Além disso, de acordo com o estudo, a diferença salarial racial entre os influenciadores do BIPOC (Negros, Indígenas e Pessoas de Cor) e seus colegas brancos é de 29%. “Posso dizer que o mercado de criadores de conteúdo começou a se tornar financeiramente importante, relevante para mim há uns dois anos. Na verdade, quando começou a pandemia. Mas eu tenho total noção de que se eu fosse uma mulher branca, com certeza os meus cachês ainda seriam maiores. Então a gente precisa lidar muito ainda com a questão racial dentro desse universo também”, compartilhou Luana Xavier.
“Há um desnível sobre a monetização entre creators negros e brancos, inclusive também no número de seguidores. Mas nós, negros, conseguimos engajar mais, falamos com nosso público um conteúdo que os interessa. E para mudar esse cenário é preciso movimentar a comunidade e os clientes a cobrarem ações afirmativas das empresas e das marcas, dizendo que não estão sendo representados”, analisou Nohoa.
Fabiano Gomes complementa na defesa de ações pelas próprias empresas. “Para driblar esse desnivelamento entre negros e brancos seria com ações afirmativas, vindas de forma genuína e verdadeira do topo da pirâmide das empresas. Os creators aprimoram o trabalho nas redes para mudar isso e é preciso as marcas buscarem essa representatividade”, defendeu o influenciador.
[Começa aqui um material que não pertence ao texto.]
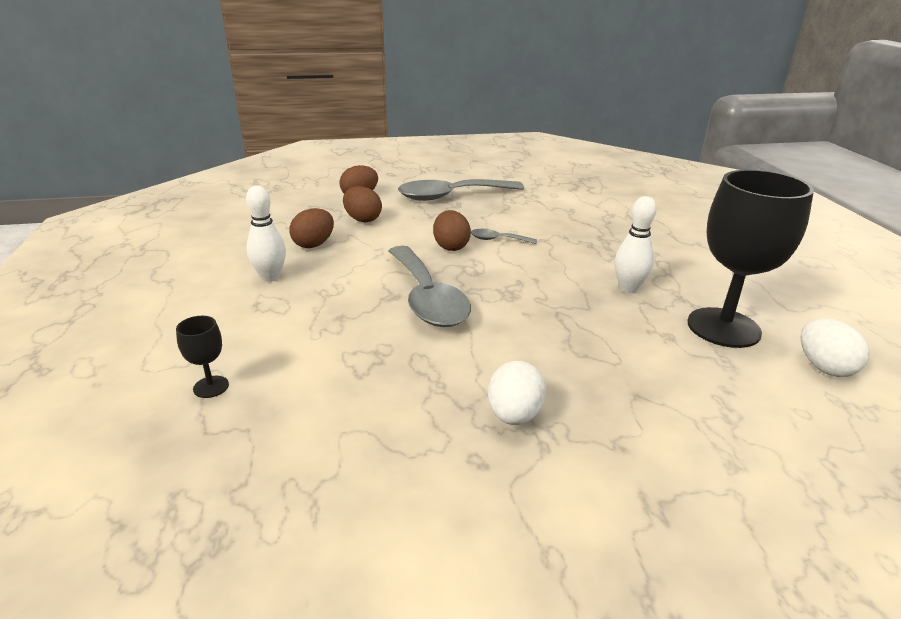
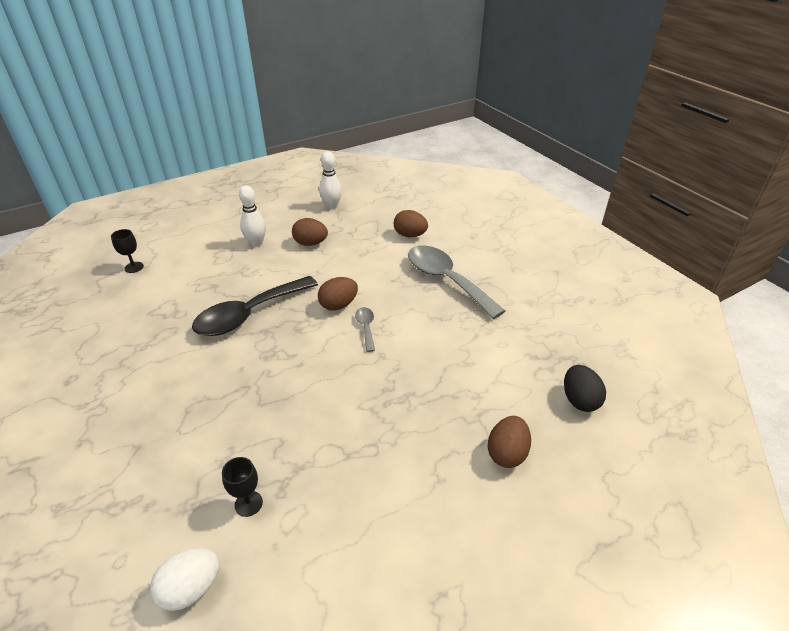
camera: 70 degrees right, 10 degrees up
brown egg [343,186,382,222] -> brown egg moved to [488,416,531,468]
grey spoon [389,246,471,327] -> black spoon [192,276,318,336]
white egg [488,361,546,425] -> none
white bowling pin [614,196,657,293] -> white bowling pin moved to [319,151,342,209]
black goblet [687,170,814,348] -> black goblet [222,457,263,517], size x0.41
none -> black egg [564,365,606,412]

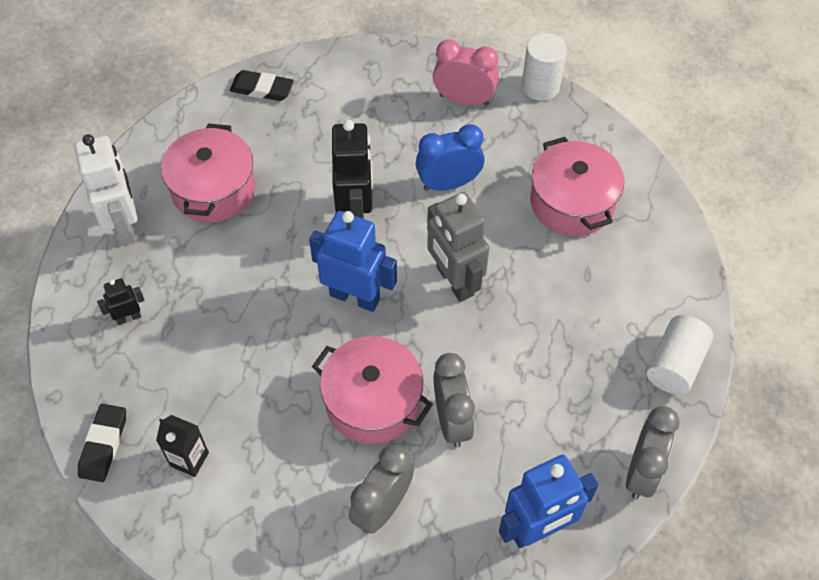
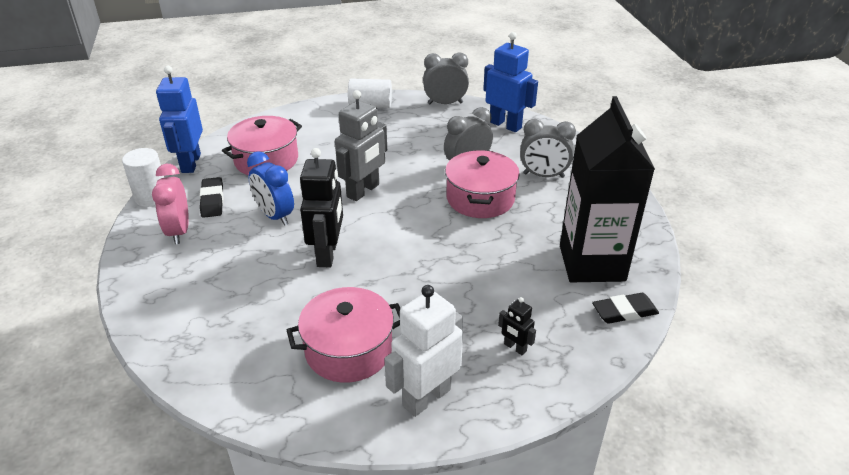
camera: 115 degrees left, 20 degrees down
black carton [156,415,209,477] -> black carton [560,96,655,282], size x2.50
black eraser [230,70,294,101] -> black eraser moved to [200,177,223,218]
blue robot [309,211,397,312] -> blue robot moved to [156,66,203,173]
black robot [332,120,373,219] -> black robot turned 120 degrees clockwise [300,148,343,267]

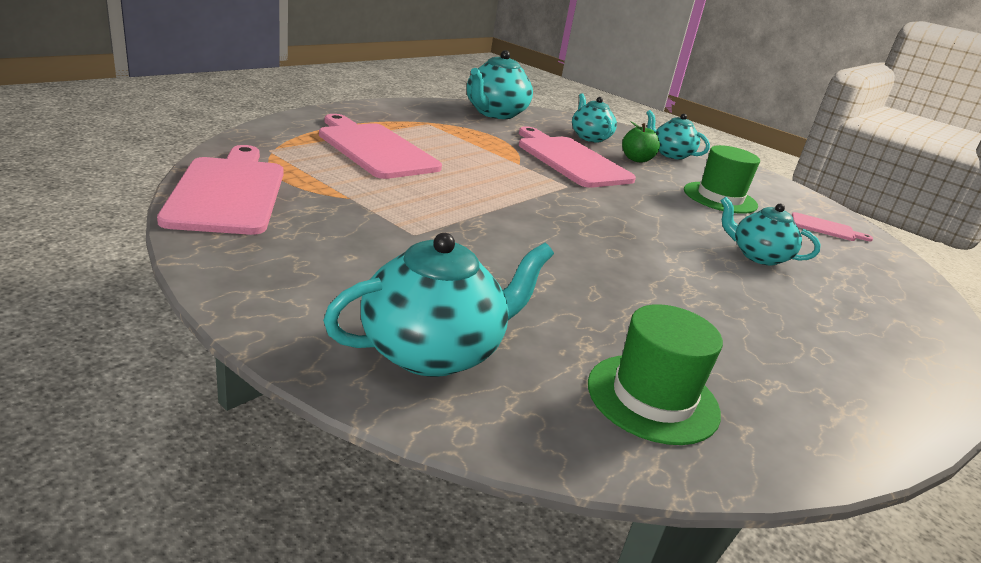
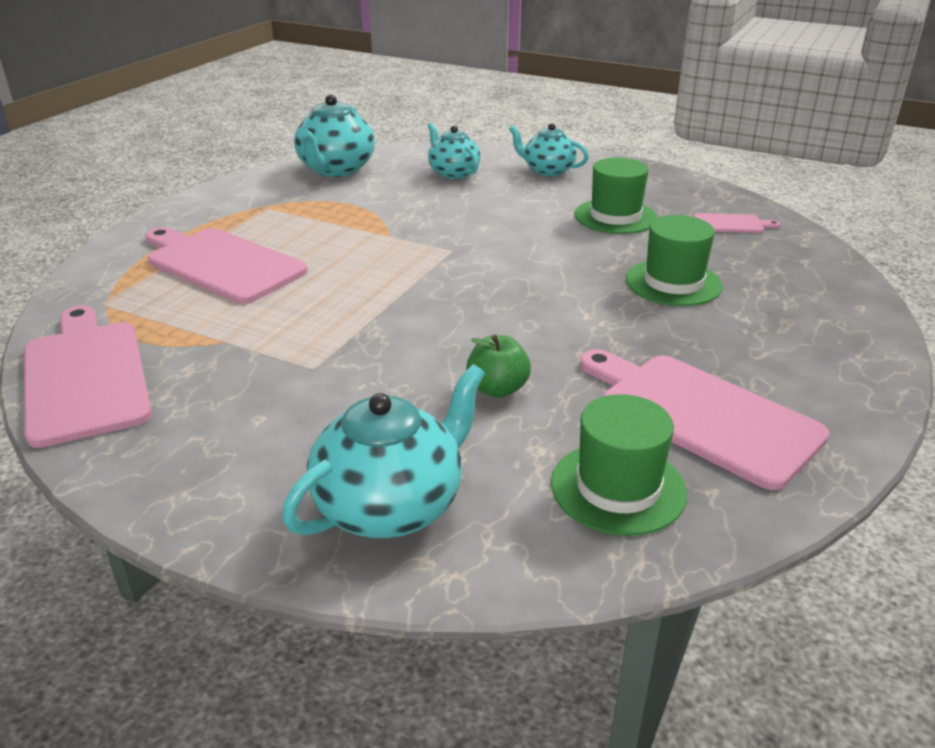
camera: 10 degrees left, 5 degrees up
pink cutting board [519,126,636,188] -> pink cutting board moved to [580,349,830,490]
green apple [622,121,660,162] -> green apple moved to [466,335,531,398]
turquoise teapot [720,197,821,265] -> green hat [626,215,723,306]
Um programa do Google, em parceria com a Creators.llc, foi lançado ineditamente no Brasil para capacitar criadores de conteúdos negros que estão em início de carreira. Chamado de Black Creator Program, a iniciativa é uma das ações afirmativas defendidas pelos influenciadores.
"Queremos incentivar a produção de conteúdo mais representativo e de qualidade em toda a web e, consequentemente, para a Busca. Garantir representatividade de vozes diversas, incluindo a da comunidade negra, é algo crucial para a internet”, declarou Alex Bunning, Gerente de Parcerias do Google. A primeira edição do programa está fechada, mas o Google vai analisar o impacto da iniciativa, antes de pensar em uma nova edição.
O conteúdo nas redes
Para fortalecer os conteúdos no ambiente virtual, Nohoa Arcanjo indica a escolha de um assunto estruturador. “O ideal é escolher bem uma vertical para o creator ser reconhecido por ela. Você vai ser referência no assunto. Mas não precisa ser o único assunto, pode relacionar outros conteúdos que geram engajamento”, indicou Nohoa.
Joicy, que hoje já possui uma estrutura de trabalho na área, com espaço próprio, equipe e câmera, acredita também na autenticidade do influenciador. “Não vejo uma concorrência entre os creators, mesmo que a vertical do conteúdo seja a mesma. Isso porque cada um tem seu recorte, suas vivências, seu jeito de falar particular”, registrou Joicy.
“Acredito que tudo precisa ser genuíno como segredo do engajamento. Se o creator quiser fazer posicionamentos sobre qualquer temática, é importante ele respeitar suas próprias vontades. Se ele quiser se posicionar, ele deve propagar sua mensagem. Isso é muito particular”, acrescentou Nohoa.